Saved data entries
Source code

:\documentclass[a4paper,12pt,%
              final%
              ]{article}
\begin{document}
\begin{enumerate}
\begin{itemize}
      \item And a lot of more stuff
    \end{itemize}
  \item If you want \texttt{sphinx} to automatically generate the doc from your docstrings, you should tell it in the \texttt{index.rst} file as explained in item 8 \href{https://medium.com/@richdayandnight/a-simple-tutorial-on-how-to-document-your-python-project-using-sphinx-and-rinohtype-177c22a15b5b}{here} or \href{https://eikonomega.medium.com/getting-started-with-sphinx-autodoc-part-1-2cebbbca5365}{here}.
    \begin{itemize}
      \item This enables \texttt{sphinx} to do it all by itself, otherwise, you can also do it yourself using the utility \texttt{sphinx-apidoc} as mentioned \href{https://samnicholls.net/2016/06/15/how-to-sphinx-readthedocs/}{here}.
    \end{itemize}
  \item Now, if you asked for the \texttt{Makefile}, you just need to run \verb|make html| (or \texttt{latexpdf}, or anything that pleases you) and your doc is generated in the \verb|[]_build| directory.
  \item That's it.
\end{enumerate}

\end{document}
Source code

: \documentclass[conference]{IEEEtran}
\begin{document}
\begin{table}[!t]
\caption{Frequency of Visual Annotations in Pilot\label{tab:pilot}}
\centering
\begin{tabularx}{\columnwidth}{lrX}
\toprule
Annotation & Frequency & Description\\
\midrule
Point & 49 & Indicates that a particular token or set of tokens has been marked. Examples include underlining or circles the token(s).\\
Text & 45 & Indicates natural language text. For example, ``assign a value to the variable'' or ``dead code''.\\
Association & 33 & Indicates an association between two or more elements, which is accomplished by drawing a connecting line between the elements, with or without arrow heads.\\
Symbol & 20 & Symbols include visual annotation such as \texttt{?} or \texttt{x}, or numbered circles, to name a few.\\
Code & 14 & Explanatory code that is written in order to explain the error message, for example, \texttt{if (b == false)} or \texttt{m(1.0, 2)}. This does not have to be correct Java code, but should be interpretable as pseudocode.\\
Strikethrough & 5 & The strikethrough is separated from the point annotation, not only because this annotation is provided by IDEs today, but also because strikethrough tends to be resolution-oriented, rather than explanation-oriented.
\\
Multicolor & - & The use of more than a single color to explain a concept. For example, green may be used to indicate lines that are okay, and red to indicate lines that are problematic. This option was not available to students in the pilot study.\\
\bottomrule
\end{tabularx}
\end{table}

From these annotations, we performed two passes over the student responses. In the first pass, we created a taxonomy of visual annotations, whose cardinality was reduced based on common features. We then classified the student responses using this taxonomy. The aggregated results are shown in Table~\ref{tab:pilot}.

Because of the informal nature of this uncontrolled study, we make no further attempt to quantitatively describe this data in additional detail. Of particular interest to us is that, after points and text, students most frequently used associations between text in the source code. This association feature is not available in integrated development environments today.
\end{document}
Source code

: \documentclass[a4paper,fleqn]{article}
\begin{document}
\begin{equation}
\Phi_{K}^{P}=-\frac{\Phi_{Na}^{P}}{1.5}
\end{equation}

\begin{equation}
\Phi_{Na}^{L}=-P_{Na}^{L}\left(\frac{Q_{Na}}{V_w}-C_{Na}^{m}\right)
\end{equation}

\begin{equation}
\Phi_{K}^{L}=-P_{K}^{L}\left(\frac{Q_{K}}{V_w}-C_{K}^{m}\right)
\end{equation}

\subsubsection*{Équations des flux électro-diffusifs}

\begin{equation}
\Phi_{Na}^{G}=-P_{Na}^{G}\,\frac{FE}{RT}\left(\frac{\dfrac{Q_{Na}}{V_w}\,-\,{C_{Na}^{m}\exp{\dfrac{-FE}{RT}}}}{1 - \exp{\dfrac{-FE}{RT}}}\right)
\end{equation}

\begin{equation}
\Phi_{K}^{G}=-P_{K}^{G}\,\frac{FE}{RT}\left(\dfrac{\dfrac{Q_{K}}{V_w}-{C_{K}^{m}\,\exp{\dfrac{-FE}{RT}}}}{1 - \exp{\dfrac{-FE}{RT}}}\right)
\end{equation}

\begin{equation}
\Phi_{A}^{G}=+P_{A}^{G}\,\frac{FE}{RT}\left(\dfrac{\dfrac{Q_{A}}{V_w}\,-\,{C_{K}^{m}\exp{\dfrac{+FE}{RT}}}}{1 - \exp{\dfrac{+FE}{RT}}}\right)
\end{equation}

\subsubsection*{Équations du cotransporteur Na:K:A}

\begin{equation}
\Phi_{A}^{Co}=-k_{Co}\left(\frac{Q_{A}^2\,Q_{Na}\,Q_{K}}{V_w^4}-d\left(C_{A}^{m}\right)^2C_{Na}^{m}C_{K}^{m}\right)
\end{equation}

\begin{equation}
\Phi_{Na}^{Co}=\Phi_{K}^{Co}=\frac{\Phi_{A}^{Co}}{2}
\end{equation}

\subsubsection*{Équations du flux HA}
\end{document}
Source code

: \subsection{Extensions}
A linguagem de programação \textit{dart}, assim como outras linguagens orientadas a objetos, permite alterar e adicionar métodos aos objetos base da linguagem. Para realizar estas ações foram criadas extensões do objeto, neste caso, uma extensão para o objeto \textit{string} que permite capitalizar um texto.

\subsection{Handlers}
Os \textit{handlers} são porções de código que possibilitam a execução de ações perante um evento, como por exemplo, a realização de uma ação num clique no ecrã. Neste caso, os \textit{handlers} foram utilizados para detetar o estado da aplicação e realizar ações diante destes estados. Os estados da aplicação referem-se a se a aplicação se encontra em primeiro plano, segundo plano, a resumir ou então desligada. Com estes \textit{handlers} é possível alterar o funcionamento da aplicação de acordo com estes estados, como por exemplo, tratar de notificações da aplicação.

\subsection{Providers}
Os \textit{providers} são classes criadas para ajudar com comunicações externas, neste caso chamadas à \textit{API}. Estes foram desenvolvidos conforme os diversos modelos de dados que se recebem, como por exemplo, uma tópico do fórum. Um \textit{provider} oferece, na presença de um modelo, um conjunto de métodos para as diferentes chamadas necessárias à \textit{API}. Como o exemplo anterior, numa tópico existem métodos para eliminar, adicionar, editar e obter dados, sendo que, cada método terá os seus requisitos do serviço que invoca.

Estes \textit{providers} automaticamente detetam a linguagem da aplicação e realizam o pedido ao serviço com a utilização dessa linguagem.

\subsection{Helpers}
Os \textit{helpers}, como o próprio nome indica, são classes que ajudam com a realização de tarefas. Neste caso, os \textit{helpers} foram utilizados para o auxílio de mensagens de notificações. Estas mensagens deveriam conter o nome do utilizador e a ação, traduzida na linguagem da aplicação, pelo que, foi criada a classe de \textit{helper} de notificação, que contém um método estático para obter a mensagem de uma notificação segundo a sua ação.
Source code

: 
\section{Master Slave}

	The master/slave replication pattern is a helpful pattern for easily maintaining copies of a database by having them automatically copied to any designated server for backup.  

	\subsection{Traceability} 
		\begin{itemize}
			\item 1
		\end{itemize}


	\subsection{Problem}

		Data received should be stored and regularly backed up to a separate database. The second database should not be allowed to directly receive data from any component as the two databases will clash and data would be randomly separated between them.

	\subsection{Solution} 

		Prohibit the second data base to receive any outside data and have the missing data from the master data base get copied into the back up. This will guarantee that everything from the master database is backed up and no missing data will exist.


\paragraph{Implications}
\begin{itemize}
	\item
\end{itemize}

> **Exercise details**
Retype the entries exactly; leave nothing out.

> **Exercise answer**
Source code

:\documentclass[a4paper,12pt,%
              final%
              ]{article}
\begin{document}
\begin{enumerate}
\begin{itemize}
      \item And a lot of more stuff
    \end{itemize}
  \item If you want \texttt{sphinx} to automatically generate the doc from your docstrings, you should tell it in the \texttt{index.rst} file as explained in item 8 \href{https://medium.com/@richdayandnight/a-simple-tutorial-on-how-to-document-your-python-project-using-sphinx-and-rinohtype-177c22a15b5b}{here} or \href{https://eikonomega.medium.com/getting-started-with-sphinx-autodoc-part-1-2cebbbca5365}{here}.
    \begin{itemize}
      \item This enables \texttt{sphinx} to do it all by itself, otherwise, you can also do it yourself using the utility \texttt{sphinx-apidoc} as mentioned \href{https://samnicholls.net/2016/06/15/how-to-sphinx-readthedocs/}{here}.
    \end{itemize}
  \item Now, if you asked for the \texttt{Makefile}, you just need to run \verb|make html| (or \texttt{latexpdf}, or anything that pleases you) and your doc is generated in the \verb|[]_build| directory.
  \item That's it.
\end{enumerate}

\end{document}
Source code

: \documentclass[conference]{IEEEtran}
\begin{document}
\begin{table}[!t]
\caption{Frequency of Visual Annotations in Pilot\label{tab:pilot}}
\centering
\begin{tabularx}{\columnwidth}{lrX}
\toprule
Annotation & Frequency & Description\\
\midrule
Point & 49 & Indicates that a particular token or set of tokens has been marked. Examples include underlining or circles the token(s).\\
Text & 45 & Indicates natural language text. For example, ``assign a value to the variable'' or ``dead code''.\\
Association & 33 & Indicates an association between two or more elements, which is accomplished by drawing a connecting line between the elements, with or without arrow heads.\\
Symbol & 20 & Symbols include visual annotation such as \texttt{?} or \texttt{x}, or numbered circles, to name a few.\\
Code & 14 & Explanatory code that is written in order to explain the error message, for example, \texttt{if (b == false)} or \texttt{m(1.0, 2)}. This does not have to be correct Java code, but should be interpretable as pseudocode.\\
Strikethrough & 5 & The strikethrough is separated from the point annotation, not only because this annotation is provided by IDEs today, but also because strikethrough tends to be resolution-oriented, rather than explanation-oriented.
\\
Multicolor & - & The use of more than a single color to explain a concept. For example, green may be used to indicate lines that are okay, and red to indicate lines that are problematic. This option was not available to students in the pilot study.\\
\bottomrule
\end{tabularx}
\end{table}

From these annotations, we performed two passes over the student responses. In the first pass, we created a taxonomy of visual annotations, whose cardinality was reduced based on common features. We then classified the student responses using this taxonomy. The aggregated results are shown in Table~\ref{tab:pilot}.

Because of the informal nature of this uncontrolled study, we make no further attempt to quantitatively describe this data in additional detail. Of particular interest to us is that, after points and text, students most frequently used associations between text in the source code. This association feature is not available in integrated development environments today.
\end{document}
Source code

: \documentclass[a4paper,fleqn]{article}
\begin{document}
\begin{equation}
\Phi_{K}^{P}=-\frac{\Phi_{Na}^{P}}{1.5}
\end{equation}

\begin{equation}
\Phi_{Na}^{L}=-P_{Na}^{L}\left(\frac{Q_{Na}}{V_w}-C_{Na}^{m}\right)
\end{equation}

\begin{equation}
\Phi_{K}^{L}=-P_{K}^{L}\left(\frac{Q_{K}}{V_w}-C_{K}^{m}\right)
\end{equation}

\subsubsection*{Équations des flux électro-diffusifs}

\begin{equation}
\Phi_{Na}^{G}=-P_{Na}^{G}\,\frac{FE}{RT}\left(\frac{\dfrac{Q_{Na}}{V_w}\,-\,{C_{Na}^{m}\exp{\dfrac{-FE}{RT}}}}{1 - \exp{\dfrac{-FE}{RT}}}\right)
\end{equation}

\begin{equation}
\Phi_{K}^{G}=-P_{K}^{G}\,\frac{FE}{RT}\left(\dfrac{\dfrac{Q_{K}}{V_w}-{C_{K}^{m}\,\exp{\dfrac{-FE}{RT}}}}{1 - \exp{\dfrac{-FE}{RT}}}\right)
\end{equation}

\begin{equation}
\Phi_{A}^{G}=+P_{A}^{G}\,\frac{FE}{RT}\left(\dfrac{\dfrac{Q_{A}}{V_w}\,-\,{C_{K}^{m}\exp{\dfrac{+FE}{RT}}}}{1 - \exp{\dfrac{+FE}{RT}}}\right)
\end{equation}

\subsubsection*{Équations du cotransporteur Na:K:A}

\begin{equation}
\Phi_{A}^{Co}=-k_{Co}\left(\frac{Q_{A}^2\,Q_{Na}\,Q_{K}}{V_w^4}-d\left(C_{A}^{m}\right)^2C_{Na}^{m}C_{K}^{m}\right)
\end{equation}

\begin{equation}
\Phi_{Na}^{Co}=\Phi_{K}^{Co}=\frac{\Phi_{A}^{Co}}{2}
\end{equation}

\subsubsection*{Équations du flux HA}
\end{document}
Source code

: \subsection{Extensions}
A linguagem de programação \textit{dart}, assim como outras linguagens orientadas a objetos, permite alterar e adicionar métodos aos objetos base da linguagem. Para realizar estas ações foram criadas extensões do objeto, neste caso, uma extensão para o objeto \textit{string} que permite capitalizar um texto.

\subsection{Handlers}
Os \textit{handlers} são porções de código que possibilitam a execução de ações perante um evento, como por exemplo, a realização de uma ação num clique no ecrã. Neste caso, os \textit{handlers} foram utilizados para detetar o estado da aplicação e realizar ações diante destes estados. Os estados da aplicação referem-se a se a aplicação se encontra em primeiro plano, segundo plano, a resumir ou então desligada. Com estes \textit{handlers} é possível alterar o funcionamento da aplicação de acordo com estes estados, como por exemplo, tratar de notificações da aplicação.

\subsection{Providers}
Os \textit{providers} são classes criadas para ajudar com comunicações externas, neste caso chamadas à \textit{API}. Estes foram desenvolvidos conforme os diversos modelos de dados que se recebem, como por exemplo, uma tópico do fórum. Um \textit{provider} oferece, na presença de um modelo, um conjunto de métodos para as diferentes chamadas necessárias à \textit{API}. Como o exemplo anterior, numa tópico existem métodos para eliminar, adicionar, editar e obter dados, sendo que, cada método terá os seus requisitos do serviço que invoca.

Estes \textit{providers} automaticamente detetam a linguagem da aplicação e realizam o pedido ao serviço com a utilização dessa linguagem.

\subsection{Helpers}
Os \textit{helpers}, como o próprio nome indica, são classes que ajudam com a realização de tarefas. Neste caso, os \textit{helpers} foram utilizados para o auxílio de mensagens de notificações. Estas mensagens deveriam conter o nome do utilizador e a ação, traduzida na linguagem da aplicação, pelo que, foi criada a classe de \textit{helper} de notificação, que contém um método estático para obter a mensagem de uma notificação segundo a sua ação.
Source code

: 
\section{Master Slave}

	The master/slave replication pattern is a helpful pattern for easily maintaining copies of a database by having them automatically copied to any designated server for backup.  

	\subsection{Traceability} 
		\begin{itemize}
			\item 1
		\end{itemize}


	\subsection{Problem}

		Data received should be stored and regularly backed up to a separate database. The second database should not be allowed to directly receive data from any component as the two databases will clash and data would be randomly separated between them.

	\subsection{Solution} 

		Prohibit the second data base to receive any outside data and have the missing data from the master data base get copied into the back up. This will guarantee that everything from the master database is backed up and no missing data will exist.


\paragraph{Implications}
\begin{itemize}
	\item
\end{itemize}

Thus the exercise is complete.